Which lines of the entries contain the word "tutor"? Please list them.

==== STORED DATA

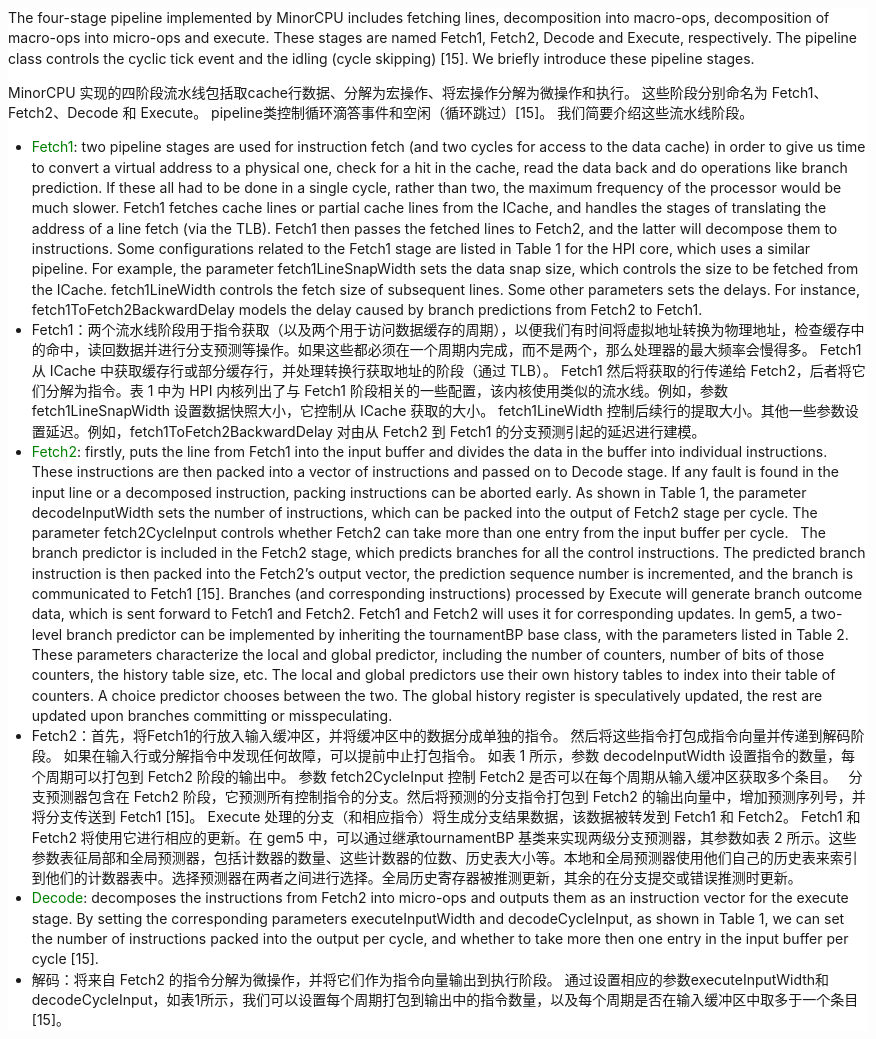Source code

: The four-stage pipeline implemented by MinorCPU includes fetching lines, decomposition into macro-ops, decomposition of macro-ops into micro-ops and execute. These stages are named Fetch1, Fetch2, Decode and Execute, respectively. The pipeline class controls the cyclic tick event and the idling (cycle skipping) [15]. We briefly introduce these pipeline stages.

MinorCPU 实现的四阶段流水线包括取cache行数据、分解为宏操作、将宏操作分解为微操作和执行。 这些阶段分别命名为 Fetch1、Fetch2、Decode 和 Execute。 pipeline类控制循环滴答事件和空闲（循环跳过）[15]。 我们简要介绍这些流水线阶段。

- <font color=green>Fetch1</font>: two pipeline stages are used for instruction fetch (and two cycles for access to the data cache) in order to give us time to convert a virtual address to a physical one, check for a hit in the cache, read the data back and do operations like branch prediction. If these all had to be done in a single cycle, rather than two, the maximum frequency of the processor would be much slower. Fetch1 fetches cache lines or partial cache lines from the ICache, and handles the stages of translating the address of a line fetch (via the TLB). Fetch1 then passes the fetched lines to Fetch2, and the latter will decompose them to instructions. Some configurations related to the Fetch1 stage are listed in Table 1 for the HPI core, which uses a similar pipeline. For example, the parameter fetch1LineSnapWidth sets the data snap size, which controls the size to be fetched from the ICache. fetch1LineWidth controls the fetch size of subsequent lines. Some other parameters sets the delays. For instance, fetch1ToFetch2BackwardDelay models the delay caused by branch predictions from Fetch2 to Fetch1.
- Fetch1：两个流水线阶段用于指令获取（以及两个用于访问数据缓存的周期），以便我们有时间将虚拟地址转换为物理地址，检查缓存中的命中，读回数据并进行分支预测等操作。如果这些都必须在一个周期内完成，而不是两个，那么处理器的最大频率会慢得多。 Fetch1 从 ICache 中获取缓存行或部分缓存行，并处理转换行获取地址的阶段（通过 TLB）。 Fetch1 然后将获取的行传递给 Fetch2，后者将它们分解为指令。表 1 中为 HPI 内核列出了与 Fetch1 阶段相关的一些配置，该内核使用类似的流水线。例如，参数 fetch1LineSnapWidth 设置数据快照大小，它控制从 ICache 获取的大小。 fetch1LineWidth 控制后续行的提取大小。其他一些参数设置延迟。例如，fetch1ToFetch2BackwardDelay 对由从 Fetch2 到 Fetch1 的分支预测引起的延迟进行建模。
- <font color=green>Fetch2</font>: firstly, puts the line from Fetch1 into the input buffer and divides the data in the buffer into individual instructions. These instructions are then packed into a vector of instructions and passed on to Decode stage. If any fault is found in the input line or a decomposed instruction, packing instructions can be aborted early. As shown in Table 1, the parameter decodeInputWidth sets the number of instructions, which can be packed into the output of Fetch2 stage per cycle. The parameter fetch2CycleInput controls whether Fetch2 can take more than one entry from the input buffer per cycle.
&nbsp;
  The branch predictor is included in the Fetch2 stage, which predicts branches for all the control instructions. The predicted branch instruction is then packed into the Fetch2’s output vector, the prediction sequence number is incremented, and the branch is communicated to Fetch1 [15]. Branches (and corresponding instructions) processed by Execute will generate branch outcome data, which is sent forward to Fetch1 and Fetch2. Fetch1 and Fetch2 will uses it for corresponding updates. In gem5, a two-level branch predictor can be implemented by inheriting the tournamentBP base class, with the parameters listed in Table 2. These parameters characterize the local and global predictor, including the number of counters, number of bits of those counters, the history table size, etc. The local and global predictors use their own history tables to index into their table of counters. A choice predictor chooses between the two. The global history register is speculatively updated, the rest are updated upon branches committing or misspeculating.
- Fetch2：首先，将Fetch1的行放入输入缓冲区，并将缓冲区中的数据分成单独的指令。 然后将这些指令打包成指令向量并传递到解码阶段。 如果在输入行或分解指令中发现任何故障，可以提前中止打包指令。 如表 1 所示，参数 decodeInputWidth 设置指令的数量，每个周期可以打包到 Fetch2 阶段的输出中。 参数 fetch2CycleInput 控制 Fetch2 是否可以在每个周期从输入缓冲区获取多个条目。
&nbsp;
  分支预测器包含在 Fetch2 阶段，它预测所有控制指令的分支。然后将预测的分支指令打包到 Fetch2 的输出向量中，增加预测序列号，并将分支传送到 Fetch1 [15]。 Execute 处理的分支（和相应指令）将生成分支结果数据，该数据被转发到 Fetch1 和 Fetch2。 Fetch1 和 Fetch2 将使用它进行相应的更新。在 gem5 中，可以通过继承tournamentBP 基类来实现两级分支预测器，其参数如表 2 所示。这些参数表征局部和全局预测器，包括计数器的数量、这些计数器的位数、历史表大小等。本地和全局预测器使用他们自己的历史表来索引到他们的计数器表中。选择预测器在两者之​​间进行选择。全局历史寄存器被推测更新，其余的在分支提交或错误推测时更新。
- <font color=green>Decode</font>: decomposes the instructions from Fetch2 into micro-ops and outputs them as an instruction vector for the execute stage. By setting the corresponding parameters executeInputWidth and decodeCycleInput, as shown in Table 1, we can set the number of instructions packed into the output per cycle, and whether to take more then one entry in the input buffer per cycle [15].
- 解码：将来自 Fetch2 的指令分解为微操作，并将它们作为指令向量输出到执行阶段。 通过设置相应的参数executeInputWidth和decodeCycleInput，如表1所示，我们可以设置每个周期打包到输出中的指令数量，以及每个周期是否在输入缓冲区中取多于一个条目[15]。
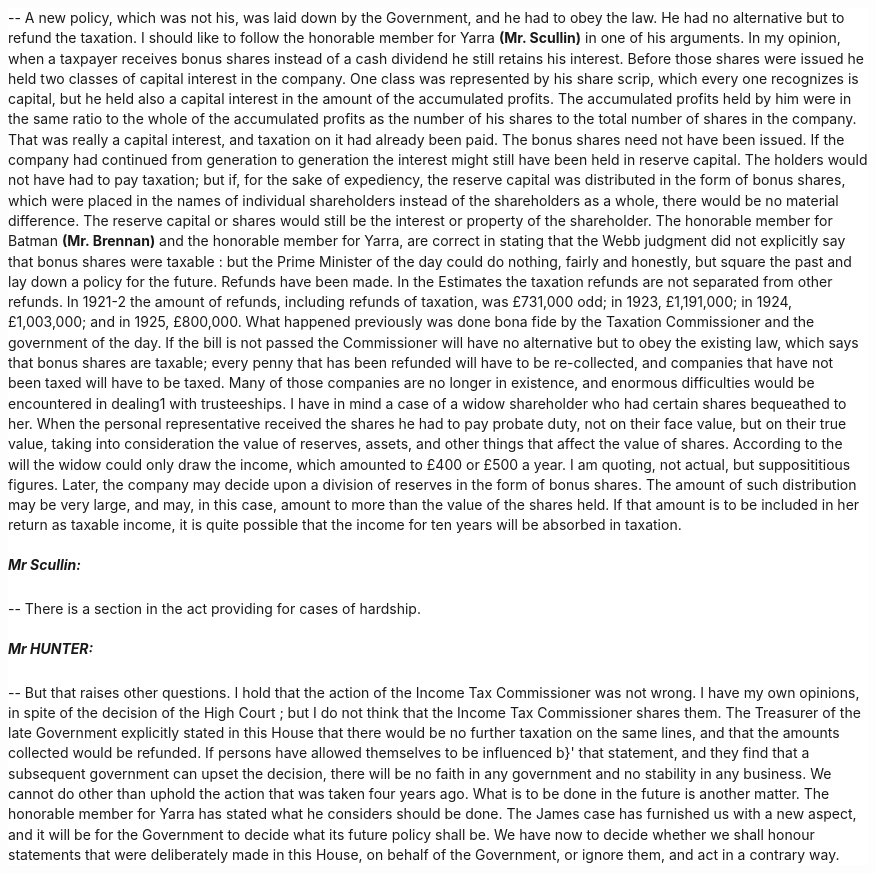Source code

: -- A new policy, which was not his, was laid down by the Government, and he had to obey the law. He had no alternative but to refund the taxation. I should like to follow the honorable member for Yarra  **(Mr. Scullin)**  in one of his arguments. In my opinion, when a taxpayer receives bonus shares instead of a cash dividend he still retains his interest. Before those shares were issued he held two classes of capital interest in the company. One class was represented by his share scrip, which every one recognizes is capital, but he held also a capital interest in the amount of the accumulated profits. The accumulated profits held by him were in the same ratio to the whole of the accumulated profits as the number of his shares to the total number of shares in the company. That was really a capital interest, and taxation on it had already been paid. The bonus shares need not have been issued. If the company had continued from generation to generation the interest might still have been held in reserve capital. The holders would not have had to pay taxation; but if, for the sake of expediency, the reserve capital was distributed in the form of bonus shares, which were placed in the names of individual shareholders instead of the shareholders as a whole, there would be no material difference. The reserve capital or shares would still be the interest or property of the shareholder. The honorable member for Batman  **(Mr. Brennan)**  and the honorable member for Yarra, are correct in stating that the Webb judgment did not explicitly say that bonus shares were taxable : but the Prime Minister of the day could do nothing, fairly and honestly, but square the past and lay down a policy for the future. Refunds have been made. In the Estimates the taxation refunds are not separated from other refunds. In 1921-2 the amount of refunds, including refunds of taxation, was £731,000 odd; in 1923, £1,191,000; in 1924, £1,003,000; and in 1925, £800,000. What happened previously was done bona fide by the Taxation Commissioner and the government of the day. If the bill is not passed the Commissioner will have no alternative but to obey the existing law, which says that bonus shares are taxable; every penny that has been refunded will have to be re-collected, and companies that have not been taxed will have to be taxed. Many of those companies are no longer in existence, and enormous difficulties would be encountered in dealing1 with trusteeships. I have in mind a case of a widow shareholder who had certain shares bequeathed to her. When the personal representative received the shares he had to pay probate duty, not on their face value, but on their true value, taking into consideration the value of reserves, assets, and other things that affect the value of shares. According to the will the widow could only draw the income, which amounted to £400 or £500 a year. I am quoting, not actual, but supposititious figures. Later, the company may decide upon a division of reserves in the form of bonus shares. The amount of such distribution may be very large, and may, in this case, amount to more  than the value of the shares held. If that amount is to be included in her return as taxable income, it is quite possible that the income for ten years will be absorbed in taxation. 

##### Mr Scullin:

-- There is a section in the act providing for cases of hardship. 

##### Mr HUNTER:

-- But that raises other questions. I hold that the action of the Income Tax Commissioner was not wrong. I have my own opinions, in spite of the decision of the High Court ; but I do not think that the Income Tax Commissioner shares them. The Treasurer of the late Government explicitly stated in this House that there would be no further taxation on the same lines, and that the amounts collected would be refunded. If persons have allowed themselves to be influenced b}' that statement, and they find that a subsequent government can upset the decision, there will be no faith in any government and no stability in any business. We cannot do other than uphold the action that was taken four years ago. What is to be done in the future is another matter. The honorable member for Yarra has stated what he considers should be done. The James case has furnished us with a new aspect, and it will be for the Government to decide what its future policy shall be. We have now to decide whether we shall honour statements that were deliberately made in this House, on behalf of the Government, or ignore them, and act in a contrary way. 

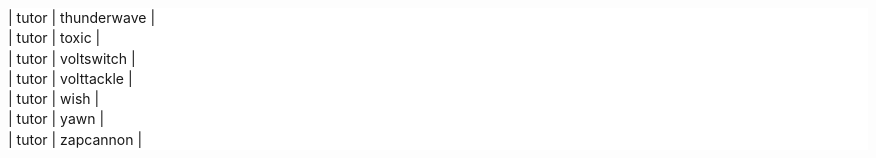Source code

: | tutor | thunderwave |  
| tutor | toxic |  
| tutor | voltswitch |  
| tutor | volttackle |  
| tutor | wish |  
| tutor | yawn |  
| tutor | zapcannon |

========

== RESULT OF THE TASK ==
: | tutor | thunderwave |  
| tutor | toxic |  
| tutor | voltswitch |  
| tutor | volttackle |  
| tutor | wish |  
| tutor | yawn |  
| tutor | zapcannon |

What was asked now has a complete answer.